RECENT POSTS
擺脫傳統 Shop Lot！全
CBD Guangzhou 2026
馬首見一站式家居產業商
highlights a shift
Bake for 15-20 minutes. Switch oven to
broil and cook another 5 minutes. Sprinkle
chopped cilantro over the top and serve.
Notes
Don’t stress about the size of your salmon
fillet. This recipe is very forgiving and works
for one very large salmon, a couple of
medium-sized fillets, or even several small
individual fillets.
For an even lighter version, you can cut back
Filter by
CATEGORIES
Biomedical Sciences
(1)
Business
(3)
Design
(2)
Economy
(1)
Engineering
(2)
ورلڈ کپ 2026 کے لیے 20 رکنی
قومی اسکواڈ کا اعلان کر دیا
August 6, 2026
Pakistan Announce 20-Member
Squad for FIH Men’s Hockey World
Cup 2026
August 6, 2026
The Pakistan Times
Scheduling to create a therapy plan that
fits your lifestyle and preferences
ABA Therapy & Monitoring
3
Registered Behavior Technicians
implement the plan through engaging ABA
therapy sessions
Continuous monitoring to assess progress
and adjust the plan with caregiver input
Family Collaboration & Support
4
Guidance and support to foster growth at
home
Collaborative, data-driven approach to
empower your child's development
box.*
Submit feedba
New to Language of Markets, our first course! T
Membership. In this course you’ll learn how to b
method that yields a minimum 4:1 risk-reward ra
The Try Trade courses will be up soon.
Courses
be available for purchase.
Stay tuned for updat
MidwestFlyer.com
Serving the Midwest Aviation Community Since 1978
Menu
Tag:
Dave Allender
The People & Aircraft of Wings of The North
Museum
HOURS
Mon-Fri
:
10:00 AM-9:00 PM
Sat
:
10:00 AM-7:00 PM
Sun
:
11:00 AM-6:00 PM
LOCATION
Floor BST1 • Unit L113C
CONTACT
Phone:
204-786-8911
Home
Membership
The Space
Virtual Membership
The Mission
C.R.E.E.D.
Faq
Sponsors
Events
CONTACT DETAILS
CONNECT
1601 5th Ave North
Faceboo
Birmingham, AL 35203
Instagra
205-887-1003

☆ ☆ ☆ ☆

*TASK DETAILS:*
Please repeat word for word the lines above that run from the beginning through the line containing "New to Language", keeping both the first and that last line.

*THE COMPLETED TASK:*
RECENT POSTS
擺脫傳統 Shop Lot！全
CBD Guangzhou 2026
馬首見一站式家居產業商
highlights a shift
Bake for 15-20 minutes. Switch oven to
broil and cook another 5 minutes. Sprinkle
chopped cilantro over the top and serve.
Notes
Don’t stress about the size of your salmon
fillet. This recipe is very forgiving and works
for one very large salmon, a couple of
medium-sized fillets, or even several small
individual fillets.
For an even lighter version, you can cut back
Filter by
CATEGORIES
Biomedical Sciences
(1)
Business
(3)
Design
(2)
Economy
(1)
Engineering
(2)
ورلڈ کپ 2026 کے لیے 20 رکنی
قومی اسکواڈ کا اعلان کر دیا
August 6, 2026
Pakistan Announce 20-Member
Squad for FIH Men’s Hockey World
Cup 2026
August 6, 2026
The Pakistan Times
Scheduling to create a therapy plan that
fits your lifestyle and preferences
ABA Therapy & Monitoring
3
Registered Behavior Technicians
implement the plan through engaging ABA
therapy sessions
Continuous monitoring to assess progress
and adjust the plan with caregiver input
Family Collaboration & Support
4
Guidance and support to foster growth at
home
Collaborative, data-driven approach to
empower your child's development
box.*
Submit feedba
New to Language of Markets, our first course! T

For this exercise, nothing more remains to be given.